Patientenschützer fordern massiven Ausbau der Suizidprävention

Dominik Hübenthal
Suizidprävention: Patientenschutz fordert mehr Hilfsangebote

Angesichts bestehender Lücken in der psychosozialen Versorgung schlägt die Deutsche Stiftung Patientenschutz Alarm. Vor dem Hintergrund anhaltend hoher Zahlen von Menschen in schweren seelischen Krisen verlangt die Organisation eine deutliche Aufstockung und flächendeckende Absicherung von präventiven Hilfsangeboten. Nach Ansicht der Patientenschützer werde das tatsächliche Ausmaß des Unterstützungsbedarfs auf politischer Ebene nach wie vor unterschätzt.

Kritik an Bund und Ländern

Die Kritik richtet sich sowohl an die Bundespolitik als auch an die Bundesländer. Während auf Bundesebene verbindliche gesetzliche Rahmenbedingungen und eine nachhaltige Finanzierung für die Suizidprävention gefordert werden, stehen die Länder bei der praktischen Umsetzung in der Pflicht. Es fehle vielerorts an einem flächendeckenden Netz aus leicht erreichbaren Krisendiensten, die Betroffenen und Angehörigen in akuten Notsituationen rund um die Uhr zur Seite stehen.

Gerade in ländlichen Regionen sowie bei spezialisierten Beratungsangeboten zeigen sich nach wie vor gravierende regionale Unterschiede.
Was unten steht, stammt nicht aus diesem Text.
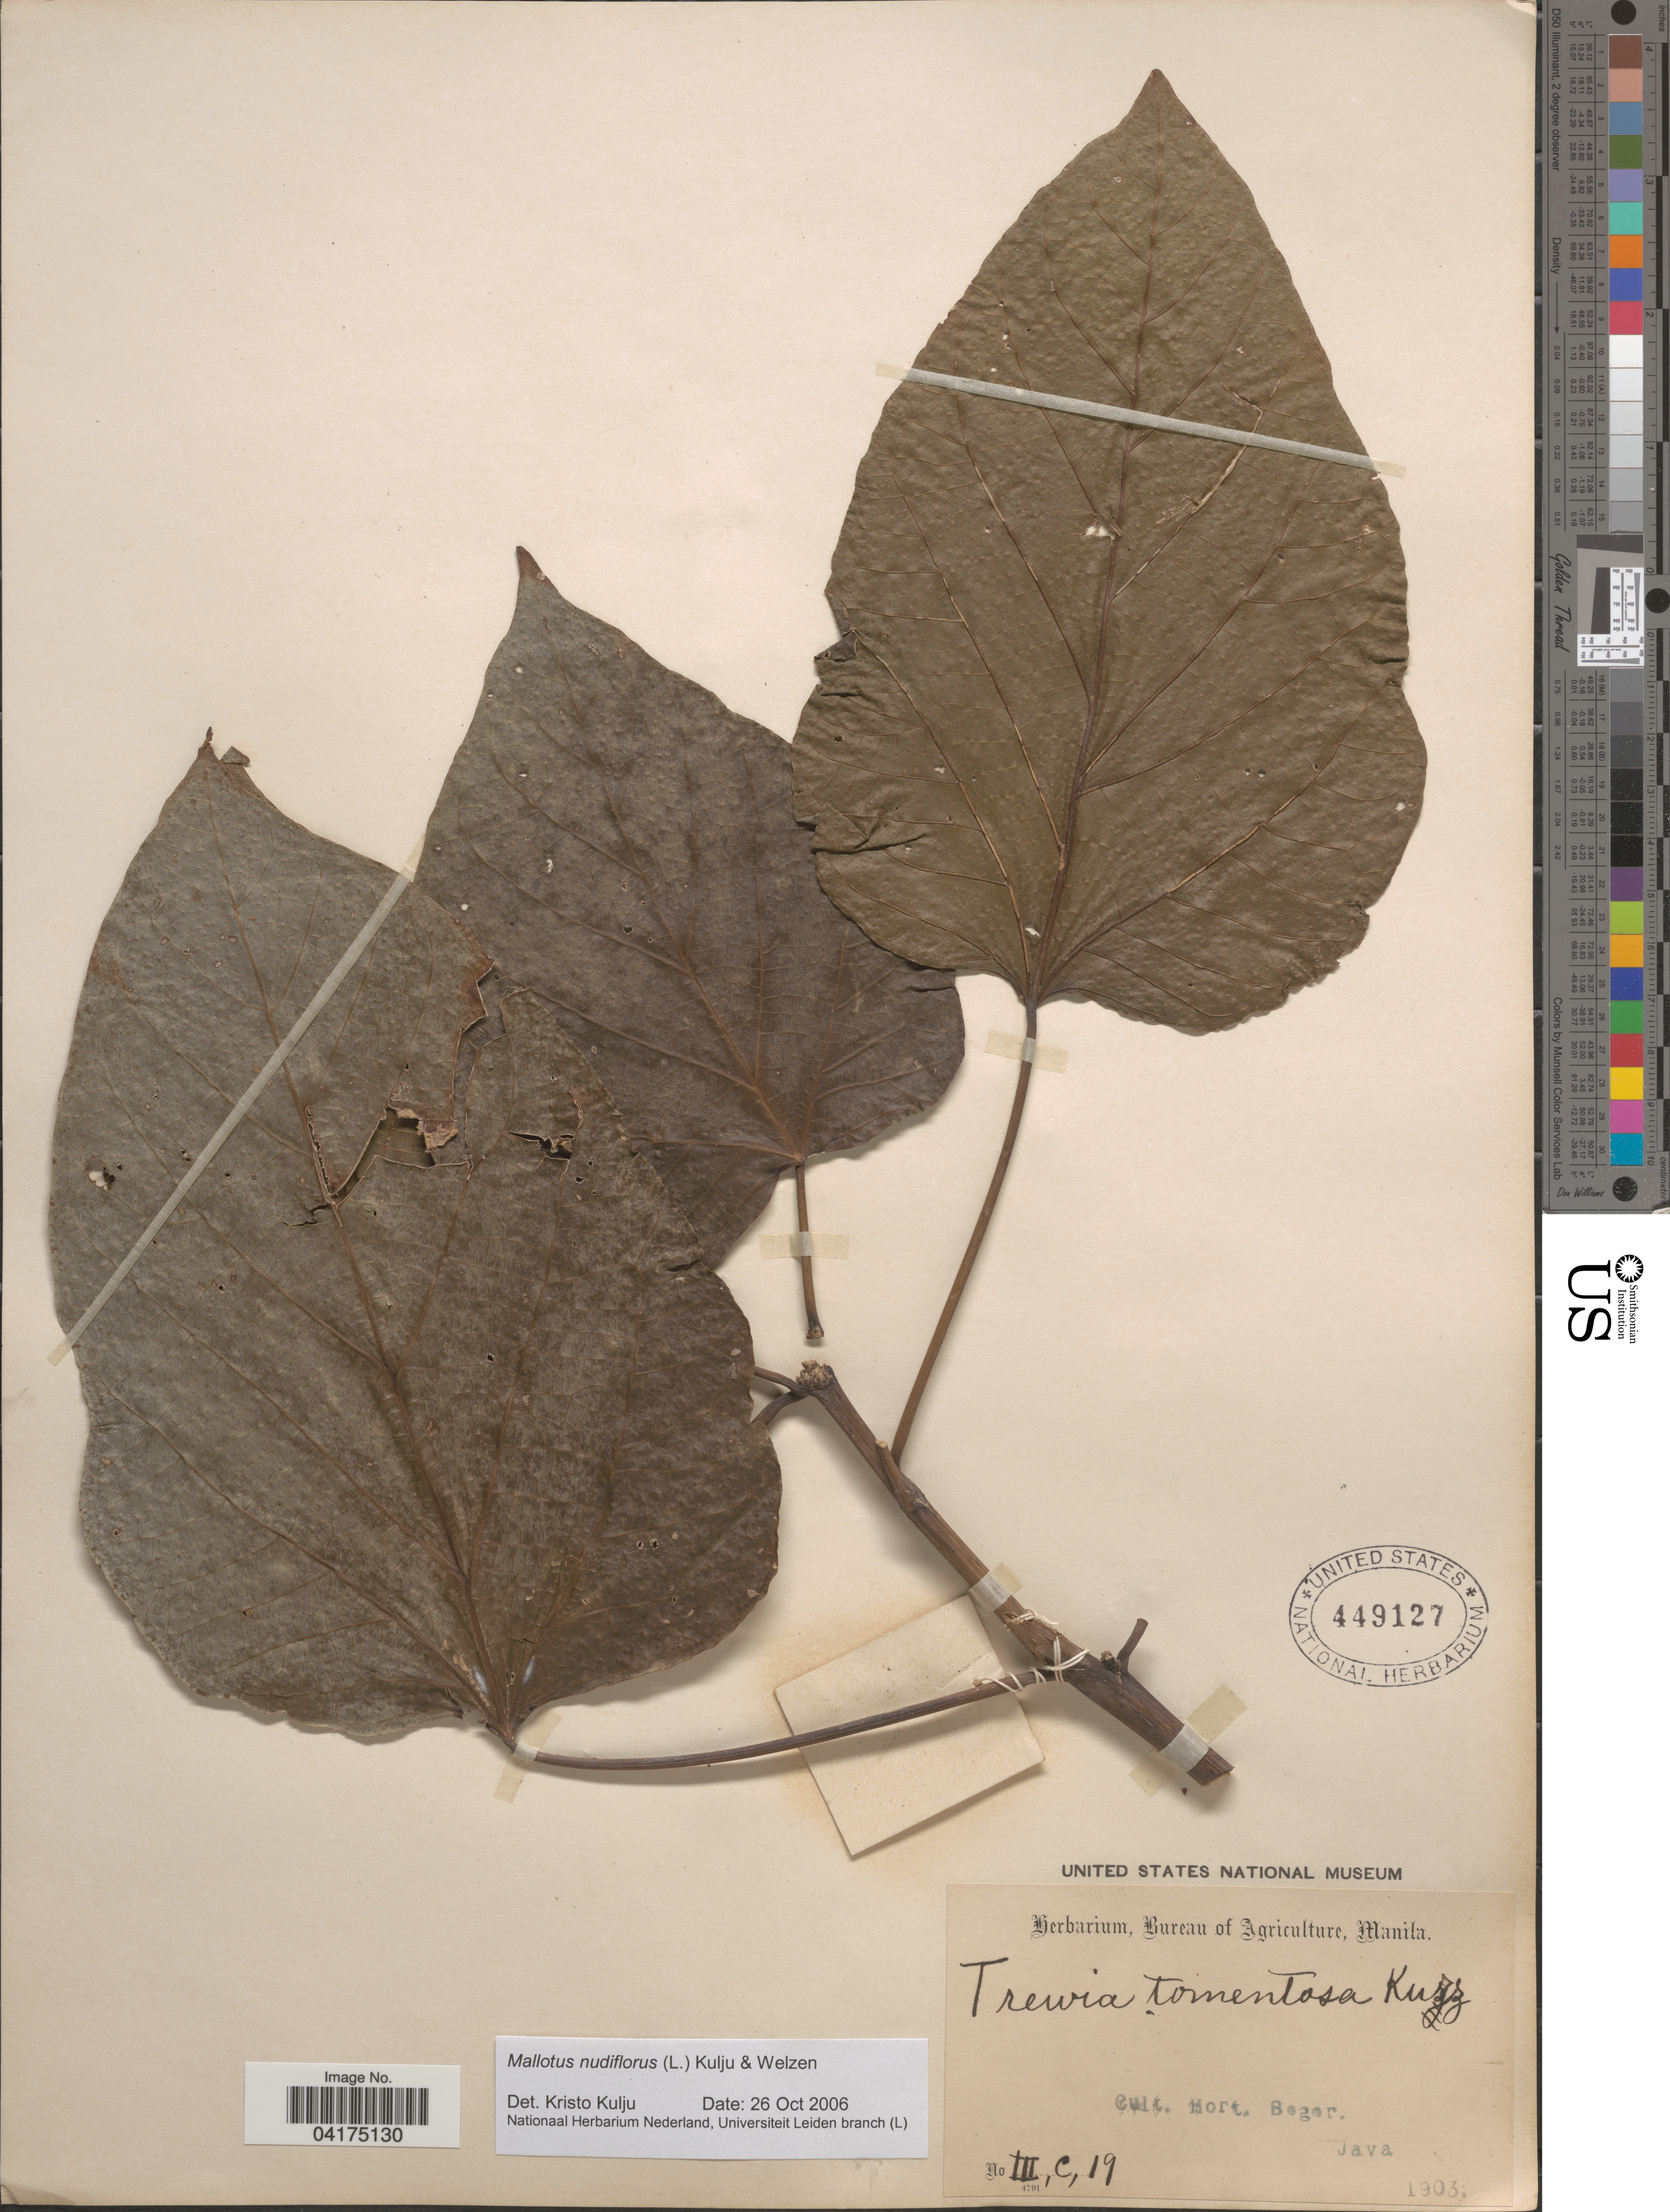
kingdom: Plantae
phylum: Tracheophyta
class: Magnoliopsida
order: Malpighiales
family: Euphorbiaceae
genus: Mallotus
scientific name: Mallotus nudiflorus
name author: (L.) Kulju & Welzen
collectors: Ex herb. Bureau of Agriculture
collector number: IIIC19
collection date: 1903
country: Indonesia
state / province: Java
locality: Cult. Hort. Bogor.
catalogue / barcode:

Viele Hilfesuchende stehen vor Hürden wie langen Wartezeiten auf Therapieplätze oder unübersichtlichen Zuständigkeiten zwischen Kommunen, Kliniken und ambulanten Trägern.

Besondere Risiken im Alter und bei Pflegebedürftigkeit

Im pflegerischen und gesundheitlichen Kontext besitzt das Thema eine besondere Dringlichkeit. Ältere Menschen, chronisch Kranke und Personen, die unter zunehmender sozialer Isolation leiden, tragen ein erhöhtes Risiko für schwere depressive Episoden und suizidale Krisen. Auch pflegende Angehörige geraten durch dauerhafte Belastungen nicht selten an ihre physischen und psychischen Grenzen.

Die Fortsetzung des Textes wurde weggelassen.